Results from Washable Nappy Users
Why do people use washable nappies for their children, and how do they wash and dry them?
Do they reuse them or are they thrown away like the staggering 8 million disposable nappies that are discarded every day in the UK?
With nearly 14,000 registered customers, Sarah Bennett of The Used Nappy Company was in a great position to find out the answers to these questions and there were some very interesting results!
Nearly 1500 respondents told Sarah their main reason for using washable nappies were environmental factors (40%), 37% cited to save money, whilst 23% say they were recommended to them.
- How? 99% washed nappies in a washing machine (with the remaining 1% using a nappy service or hand washing)

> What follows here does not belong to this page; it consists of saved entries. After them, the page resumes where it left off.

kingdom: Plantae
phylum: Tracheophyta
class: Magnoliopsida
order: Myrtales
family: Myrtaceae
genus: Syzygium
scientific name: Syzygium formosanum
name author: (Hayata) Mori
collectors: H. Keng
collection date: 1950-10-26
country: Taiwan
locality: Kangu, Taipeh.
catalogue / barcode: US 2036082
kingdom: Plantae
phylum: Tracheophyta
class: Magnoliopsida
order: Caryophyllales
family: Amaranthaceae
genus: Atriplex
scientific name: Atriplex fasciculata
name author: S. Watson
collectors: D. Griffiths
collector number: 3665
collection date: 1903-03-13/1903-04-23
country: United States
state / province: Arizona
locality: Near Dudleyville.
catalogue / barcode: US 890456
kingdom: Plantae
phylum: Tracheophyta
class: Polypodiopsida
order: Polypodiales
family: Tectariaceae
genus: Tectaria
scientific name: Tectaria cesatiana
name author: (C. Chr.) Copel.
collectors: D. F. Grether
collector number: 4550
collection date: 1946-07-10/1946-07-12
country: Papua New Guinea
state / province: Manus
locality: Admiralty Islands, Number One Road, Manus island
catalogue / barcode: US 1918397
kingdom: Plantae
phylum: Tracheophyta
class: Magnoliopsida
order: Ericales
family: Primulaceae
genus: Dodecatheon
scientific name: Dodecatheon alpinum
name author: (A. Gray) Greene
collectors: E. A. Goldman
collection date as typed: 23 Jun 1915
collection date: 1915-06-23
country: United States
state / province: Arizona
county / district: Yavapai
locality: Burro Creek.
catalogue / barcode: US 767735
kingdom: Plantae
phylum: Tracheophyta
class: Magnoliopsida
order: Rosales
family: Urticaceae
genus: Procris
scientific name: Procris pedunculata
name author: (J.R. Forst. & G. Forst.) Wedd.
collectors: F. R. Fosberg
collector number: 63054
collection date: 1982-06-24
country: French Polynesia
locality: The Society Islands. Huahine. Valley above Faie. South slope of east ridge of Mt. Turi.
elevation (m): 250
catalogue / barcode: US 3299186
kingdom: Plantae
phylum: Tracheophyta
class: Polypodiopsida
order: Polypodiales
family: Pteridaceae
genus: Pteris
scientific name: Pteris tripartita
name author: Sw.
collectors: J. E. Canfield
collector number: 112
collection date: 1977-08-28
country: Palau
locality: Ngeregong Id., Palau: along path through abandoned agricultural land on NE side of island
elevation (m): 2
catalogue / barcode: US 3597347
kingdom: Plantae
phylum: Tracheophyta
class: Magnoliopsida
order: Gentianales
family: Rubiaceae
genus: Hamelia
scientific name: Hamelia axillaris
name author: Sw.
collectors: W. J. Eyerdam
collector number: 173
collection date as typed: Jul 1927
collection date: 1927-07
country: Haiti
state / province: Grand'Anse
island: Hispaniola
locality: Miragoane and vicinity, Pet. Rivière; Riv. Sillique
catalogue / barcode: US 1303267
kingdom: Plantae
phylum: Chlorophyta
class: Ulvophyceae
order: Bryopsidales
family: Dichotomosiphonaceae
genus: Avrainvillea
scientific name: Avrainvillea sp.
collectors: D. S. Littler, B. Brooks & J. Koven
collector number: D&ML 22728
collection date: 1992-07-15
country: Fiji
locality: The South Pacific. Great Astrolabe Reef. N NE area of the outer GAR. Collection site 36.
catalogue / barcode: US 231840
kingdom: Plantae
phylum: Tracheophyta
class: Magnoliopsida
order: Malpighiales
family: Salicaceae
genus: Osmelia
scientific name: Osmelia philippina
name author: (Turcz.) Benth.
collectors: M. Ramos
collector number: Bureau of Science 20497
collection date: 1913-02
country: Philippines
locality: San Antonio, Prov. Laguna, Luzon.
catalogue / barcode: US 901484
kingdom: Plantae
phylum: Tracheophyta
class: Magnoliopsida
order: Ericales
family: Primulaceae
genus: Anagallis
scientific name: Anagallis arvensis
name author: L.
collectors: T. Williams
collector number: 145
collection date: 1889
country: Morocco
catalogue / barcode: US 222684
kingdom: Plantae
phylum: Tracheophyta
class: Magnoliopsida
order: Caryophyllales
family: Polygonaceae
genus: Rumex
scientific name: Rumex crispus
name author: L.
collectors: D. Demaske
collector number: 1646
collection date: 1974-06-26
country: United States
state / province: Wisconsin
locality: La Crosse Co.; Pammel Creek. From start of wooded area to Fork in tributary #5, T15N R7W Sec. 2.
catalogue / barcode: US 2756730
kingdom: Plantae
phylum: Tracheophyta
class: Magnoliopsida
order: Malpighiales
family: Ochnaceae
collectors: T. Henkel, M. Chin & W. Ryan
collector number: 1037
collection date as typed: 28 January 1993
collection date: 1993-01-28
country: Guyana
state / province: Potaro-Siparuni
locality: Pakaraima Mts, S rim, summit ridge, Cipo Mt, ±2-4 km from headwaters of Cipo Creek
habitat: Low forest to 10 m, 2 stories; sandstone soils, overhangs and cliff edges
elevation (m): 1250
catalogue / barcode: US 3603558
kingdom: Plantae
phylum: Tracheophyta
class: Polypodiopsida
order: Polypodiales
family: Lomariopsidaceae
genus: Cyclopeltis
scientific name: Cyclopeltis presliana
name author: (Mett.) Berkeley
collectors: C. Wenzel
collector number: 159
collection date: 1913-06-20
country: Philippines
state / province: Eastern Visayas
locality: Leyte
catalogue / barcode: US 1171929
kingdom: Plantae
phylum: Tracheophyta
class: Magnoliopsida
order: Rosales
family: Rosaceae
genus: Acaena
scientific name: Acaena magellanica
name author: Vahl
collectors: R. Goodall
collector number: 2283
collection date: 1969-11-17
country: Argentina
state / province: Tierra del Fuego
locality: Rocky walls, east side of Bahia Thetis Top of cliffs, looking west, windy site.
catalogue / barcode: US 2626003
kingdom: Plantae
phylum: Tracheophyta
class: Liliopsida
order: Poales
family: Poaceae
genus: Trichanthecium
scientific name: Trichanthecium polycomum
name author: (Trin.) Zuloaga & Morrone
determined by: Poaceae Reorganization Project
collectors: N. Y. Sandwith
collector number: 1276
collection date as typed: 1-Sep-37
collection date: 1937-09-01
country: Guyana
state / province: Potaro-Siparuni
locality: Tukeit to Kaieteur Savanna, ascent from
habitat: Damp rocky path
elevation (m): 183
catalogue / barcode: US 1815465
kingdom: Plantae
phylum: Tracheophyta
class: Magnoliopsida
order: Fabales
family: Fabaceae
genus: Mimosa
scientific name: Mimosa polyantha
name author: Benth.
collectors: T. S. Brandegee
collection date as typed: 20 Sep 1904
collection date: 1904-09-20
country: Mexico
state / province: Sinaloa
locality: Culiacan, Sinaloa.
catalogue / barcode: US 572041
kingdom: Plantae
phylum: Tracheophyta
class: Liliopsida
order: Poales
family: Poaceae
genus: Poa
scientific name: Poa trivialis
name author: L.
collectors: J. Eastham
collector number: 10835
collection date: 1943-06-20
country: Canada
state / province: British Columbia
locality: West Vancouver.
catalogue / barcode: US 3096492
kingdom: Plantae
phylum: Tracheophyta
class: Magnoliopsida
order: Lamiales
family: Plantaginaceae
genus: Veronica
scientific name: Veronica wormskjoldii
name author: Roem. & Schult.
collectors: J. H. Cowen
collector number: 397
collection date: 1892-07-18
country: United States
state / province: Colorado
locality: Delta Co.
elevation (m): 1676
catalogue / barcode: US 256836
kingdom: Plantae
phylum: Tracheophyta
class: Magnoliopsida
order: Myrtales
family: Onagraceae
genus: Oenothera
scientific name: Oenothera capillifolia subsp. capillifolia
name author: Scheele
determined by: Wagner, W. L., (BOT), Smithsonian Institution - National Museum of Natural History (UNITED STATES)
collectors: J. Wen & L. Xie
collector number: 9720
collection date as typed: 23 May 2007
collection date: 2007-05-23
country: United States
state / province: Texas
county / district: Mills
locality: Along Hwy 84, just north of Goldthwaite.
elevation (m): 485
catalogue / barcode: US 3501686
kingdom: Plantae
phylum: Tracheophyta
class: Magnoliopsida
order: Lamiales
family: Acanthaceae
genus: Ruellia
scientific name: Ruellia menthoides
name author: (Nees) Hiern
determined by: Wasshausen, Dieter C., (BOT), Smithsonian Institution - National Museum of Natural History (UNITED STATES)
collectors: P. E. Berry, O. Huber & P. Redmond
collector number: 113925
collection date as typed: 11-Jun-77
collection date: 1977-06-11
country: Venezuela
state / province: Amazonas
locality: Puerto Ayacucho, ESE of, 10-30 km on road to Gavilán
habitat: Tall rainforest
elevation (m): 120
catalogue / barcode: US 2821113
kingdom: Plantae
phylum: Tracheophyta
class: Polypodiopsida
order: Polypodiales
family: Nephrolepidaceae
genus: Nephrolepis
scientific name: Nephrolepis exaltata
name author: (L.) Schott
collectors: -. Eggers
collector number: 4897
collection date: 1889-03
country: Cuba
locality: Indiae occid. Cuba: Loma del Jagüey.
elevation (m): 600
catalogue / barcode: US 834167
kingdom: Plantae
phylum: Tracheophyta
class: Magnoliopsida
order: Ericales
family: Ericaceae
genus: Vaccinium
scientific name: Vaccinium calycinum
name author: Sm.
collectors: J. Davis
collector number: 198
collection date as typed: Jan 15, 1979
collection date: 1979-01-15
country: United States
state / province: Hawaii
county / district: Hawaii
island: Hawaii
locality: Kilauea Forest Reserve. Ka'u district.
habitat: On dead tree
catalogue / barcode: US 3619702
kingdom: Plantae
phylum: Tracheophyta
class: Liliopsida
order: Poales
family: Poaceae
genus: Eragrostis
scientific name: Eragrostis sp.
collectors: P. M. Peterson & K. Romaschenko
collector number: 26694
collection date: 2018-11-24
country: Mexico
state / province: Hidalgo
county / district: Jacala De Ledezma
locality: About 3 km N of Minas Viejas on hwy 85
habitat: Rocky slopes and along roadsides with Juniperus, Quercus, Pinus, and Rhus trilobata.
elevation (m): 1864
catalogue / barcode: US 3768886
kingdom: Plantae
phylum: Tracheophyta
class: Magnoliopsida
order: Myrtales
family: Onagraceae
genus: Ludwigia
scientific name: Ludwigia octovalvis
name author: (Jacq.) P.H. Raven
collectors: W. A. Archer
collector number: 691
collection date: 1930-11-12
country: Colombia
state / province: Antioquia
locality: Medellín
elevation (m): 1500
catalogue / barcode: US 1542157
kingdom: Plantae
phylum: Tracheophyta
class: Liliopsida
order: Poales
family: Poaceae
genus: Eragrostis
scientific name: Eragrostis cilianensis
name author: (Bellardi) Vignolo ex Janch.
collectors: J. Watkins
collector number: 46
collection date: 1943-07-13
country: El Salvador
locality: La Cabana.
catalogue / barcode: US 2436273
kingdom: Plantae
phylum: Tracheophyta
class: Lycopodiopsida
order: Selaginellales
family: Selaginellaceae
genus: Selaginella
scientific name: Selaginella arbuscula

- With what? 85% wash using a non-biological washing powder or eco-friendly washing powder, 15% use biological washing powder
- How hot? 43% wash at 40 degrees or less, 52% wash between 41-60 degree, 5% wash at over 60 degrees
- Full? Mostly, nappies are washed as a full load (85%), only 15% wash them in a part-load
- Separately? 72% wash nappies separately, with 28% washing them alongside other items
- Drying? 54% never use a tumble dryer, 42% sometimes use a tumble dryer, only 4% always use a tumble dryer
The figures above, and the fact that an amazing 98% have reused nappies from a previous child/have bought or sold used nappies/plan to use them on a future child, demonstrate that without a doubt, real nappies are better for the environment (although many parents just love the funky designs, the comfort factor for their babies, and that fact they can save money compared to the cost of buying disposables!).
Full results of the survey can be seen here.
Real Nappy Week** is fast approaching (15th to 21st April 2013) and is an ideal time for parents who are new to washables to give them a try. We are also encouraging all parents who already use real nappies to help promote the benefits and encourage others to ‘get real!’ Washable cloth nappies offer parents a real alternative to disposables, providing the opportunity to reduce their total household waste and the impact on the environment.